=== Begin Enclosure ===
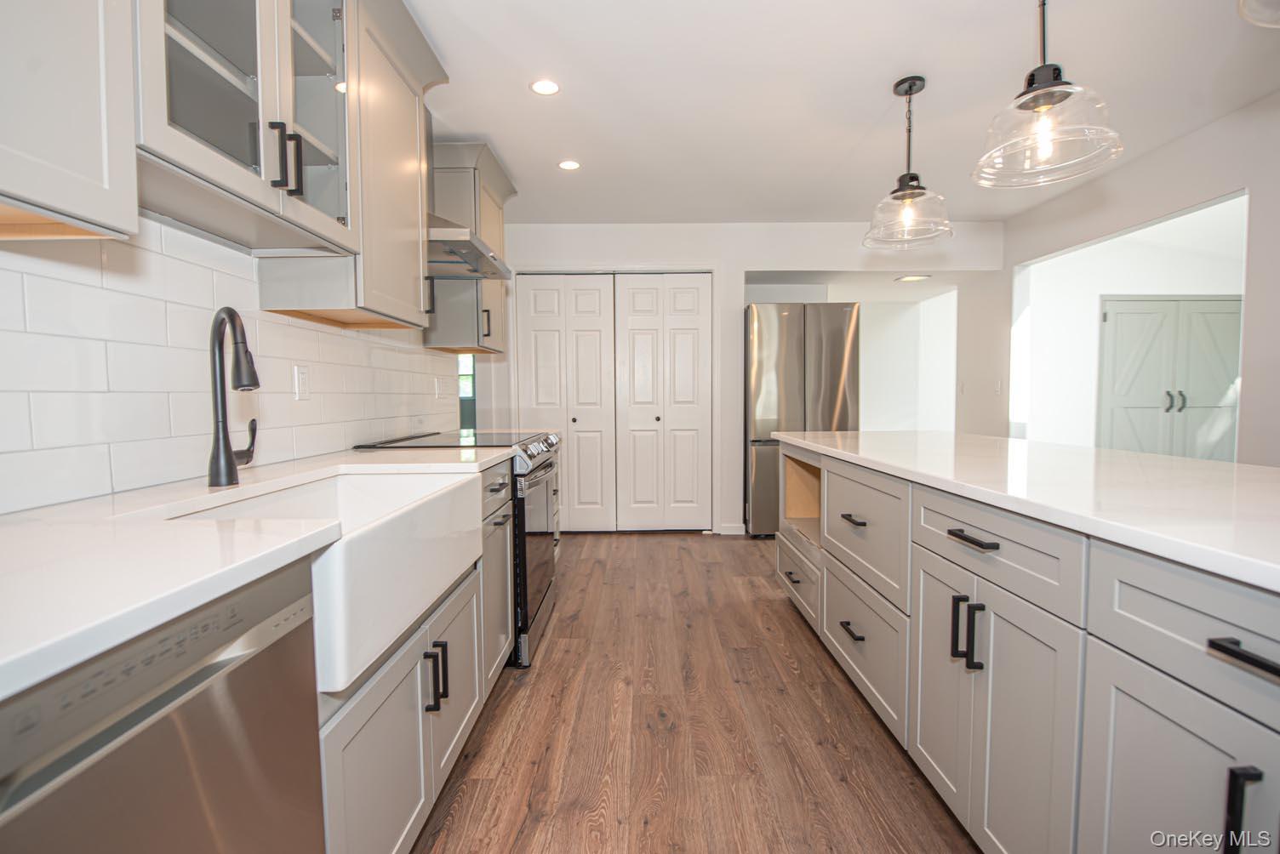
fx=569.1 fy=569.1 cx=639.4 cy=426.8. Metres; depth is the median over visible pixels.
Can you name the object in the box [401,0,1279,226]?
ceiling
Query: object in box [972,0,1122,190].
pendant light
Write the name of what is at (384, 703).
base cabinet
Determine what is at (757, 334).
refrigerator
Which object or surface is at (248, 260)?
left wall
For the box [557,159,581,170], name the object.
recessed light
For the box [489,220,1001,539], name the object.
back wall
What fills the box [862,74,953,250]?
pendant light
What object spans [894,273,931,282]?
recessed light
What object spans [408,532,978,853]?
floor
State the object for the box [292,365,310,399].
wall outlet
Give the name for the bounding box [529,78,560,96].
recessed light
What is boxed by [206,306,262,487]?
faucet
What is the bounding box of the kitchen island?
[775,444,1279,853]
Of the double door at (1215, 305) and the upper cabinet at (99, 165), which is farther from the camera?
the double door at (1215, 305)
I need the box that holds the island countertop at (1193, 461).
[769,430,1279,592]
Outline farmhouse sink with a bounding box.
[163,464,485,696]
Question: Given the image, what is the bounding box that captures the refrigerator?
[744,301,860,537]
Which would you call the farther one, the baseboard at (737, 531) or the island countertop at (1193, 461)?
the baseboard at (737, 531)
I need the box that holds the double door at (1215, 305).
[1097,296,1244,460]
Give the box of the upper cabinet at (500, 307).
[422,139,514,354]
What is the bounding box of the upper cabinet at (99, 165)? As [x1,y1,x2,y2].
[0,0,139,241]
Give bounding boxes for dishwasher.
[0,558,326,853]
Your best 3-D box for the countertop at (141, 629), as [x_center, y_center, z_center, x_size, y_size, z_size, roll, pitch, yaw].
[-0.779,0.168,1.185,0.639,0.034,2.444,0,3,0]
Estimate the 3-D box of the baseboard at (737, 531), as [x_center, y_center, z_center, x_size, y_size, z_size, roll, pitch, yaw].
[0.741,0.818,4.549,0.194,0.086,0.013,0,3,0]
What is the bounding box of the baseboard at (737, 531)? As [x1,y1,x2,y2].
[717,523,746,535]
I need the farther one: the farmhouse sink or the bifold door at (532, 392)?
the bifold door at (532, 392)
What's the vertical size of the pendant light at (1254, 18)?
0.673 m
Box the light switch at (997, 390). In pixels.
[992,378,1003,393]
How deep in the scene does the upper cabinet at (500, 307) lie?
3.06 m
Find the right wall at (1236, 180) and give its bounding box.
[980,90,1279,467]
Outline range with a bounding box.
[353,424,562,673]
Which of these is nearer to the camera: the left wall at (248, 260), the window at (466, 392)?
the left wall at (248, 260)
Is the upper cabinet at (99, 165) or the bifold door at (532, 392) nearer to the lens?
the upper cabinet at (99, 165)
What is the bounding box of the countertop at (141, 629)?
[0,440,522,699]
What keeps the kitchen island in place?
on the floor
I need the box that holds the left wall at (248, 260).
[0,215,471,514]
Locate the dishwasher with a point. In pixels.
(224, 711)
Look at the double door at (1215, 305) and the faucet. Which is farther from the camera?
the double door at (1215, 305)
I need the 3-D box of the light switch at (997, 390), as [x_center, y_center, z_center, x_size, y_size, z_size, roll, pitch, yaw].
[2.835,-0.312,4.514,0.019,0.119,0.075,0,3,0]
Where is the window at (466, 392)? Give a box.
[457,353,476,433]
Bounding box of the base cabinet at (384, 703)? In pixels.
[315,464,514,853]
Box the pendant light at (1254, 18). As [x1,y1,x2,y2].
[1237,0,1279,27]
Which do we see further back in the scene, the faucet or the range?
the range
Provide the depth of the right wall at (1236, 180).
3.12 m
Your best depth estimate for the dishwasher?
0.66 m
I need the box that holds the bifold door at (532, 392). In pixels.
[517,272,714,532]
=== End Enclosure ===
• To do
Please retype the data exactly as it appears, but without any of its pictures.

• Exercise solution
fx=569.1 fy=569.1 cx=639.4 cy=426.8. Metres; depth is the median over visible pixels.
Can you name the object in the box [401,0,1279,226]?
ceiling
Query: object in box [972,0,1122,190].
pendant light
Write the name of what is at (384, 703).
base cabinet
Determine what is at (757, 334).
refrigerator
Which object or surface is at (248, 260)?
left wall
For the box [557,159,581,170], name the object.
recessed light
For the box [489,220,1001,539], name the object.
back wall
What fills the box [862,74,953,250]?
pendant light
What object spans [894,273,931,282]?
recessed light
What object spans [408,532,978,853]?
floor
State the object for the box [292,365,310,399].
wall outlet
Give the name for the bounding box [529,78,560,96].
recessed light
What is boxed by [206,306,262,487]?
faucet
What is the bounding box of the kitchen island?
[775,444,1279,853]
Of the double door at (1215, 305) and the upper cabinet at (99, 165), which is farther from the camera?
the double door at (1215, 305)
I need the box that holds the island countertop at (1193, 461).
[769,430,1279,592]
Outline farmhouse sink with a bounding box.
[163,464,485,696]
Question: Given the image, what is the bounding box that captures the refrigerator?
[744,301,860,537]
Which would you call the farther one, the baseboard at (737, 531) or the island countertop at (1193, 461)?
the baseboard at (737, 531)
I need the box that holds the double door at (1215, 305).
[1097,296,1244,460]
Give the box of the upper cabinet at (500, 307).
[422,139,514,354]
What is the bounding box of the upper cabinet at (99, 165)? As [x1,y1,x2,y2].
[0,0,139,241]
Give bounding boxes for dishwasher.
[0,558,326,853]
Your best 3-D box for the countertop at (141, 629), as [x_center, y_center, z_center, x_size, y_size, z_size, roll, pitch, yaw].
[-0.779,0.168,1.185,0.639,0.034,2.444,0,3,0]
Estimate the 3-D box of the baseboard at (737, 531), as [x_center, y_center, z_center, x_size, y_size, z_size, roll, pitch, yaw].
[0.741,0.818,4.549,0.194,0.086,0.013,0,3,0]
What is the bounding box of the baseboard at (737, 531)? As [x1,y1,x2,y2].
[717,523,746,535]
I need the farther one: the farmhouse sink or the bifold door at (532, 392)?
the bifold door at (532, 392)
What's the vertical size of the pendant light at (1254, 18)?
0.673 m
Box the light switch at (997, 390). In pixels.
[992,378,1003,393]
How deep in the scene does the upper cabinet at (500, 307) lie?
3.06 m
Find the right wall at (1236, 180) and give its bounding box.
[980,90,1279,467]
Outline range with a bounding box.
[353,424,562,673]
Which of these is nearer to the camera: the left wall at (248, 260), the window at (466, 392)?
the left wall at (248, 260)
Is the upper cabinet at (99, 165) or the bifold door at (532, 392) nearer to the lens?
the upper cabinet at (99, 165)
What is the bounding box of the countertop at (141, 629)?
[0,440,522,699]
What keeps the kitchen island in place?
on the floor
I need the box that holds the left wall at (248, 260).
[0,215,471,514]
Locate the dishwasher with a point. In pixels.
(224, 711)
Look at the double door at (1215, 305) and the faucet. Which is farther from the camera?
the double door at (1215, 305)
I need the 3-D box of the light switch at (997, 390), as [x_center, y_center, z_center, x_size, y_size, z_size, roll, pitch, yaw].
[2.835,-0.312,4.514,0.019,0.119,0.075,0,3,0]
Where is the window at (466, 392)? Give a box.
[457,353,476,433]
Bounding box of the base cabinet at (384, 703)? In pixels.
[315,464,514,853]
Box the pendant light at (1254, 18). As [x1,y1,x2,y2].
[1237,0,1279,27]
Which do we see further back in the scene, the faucet or the range?
the range
Provide the depth of the right wall at (1236, 180).
3.12 m
Your best depth estimate for the dishwasher?
0.66 m
I need the box that holds the bifold door at (532, 392). In pixels.
[517,272,714,532]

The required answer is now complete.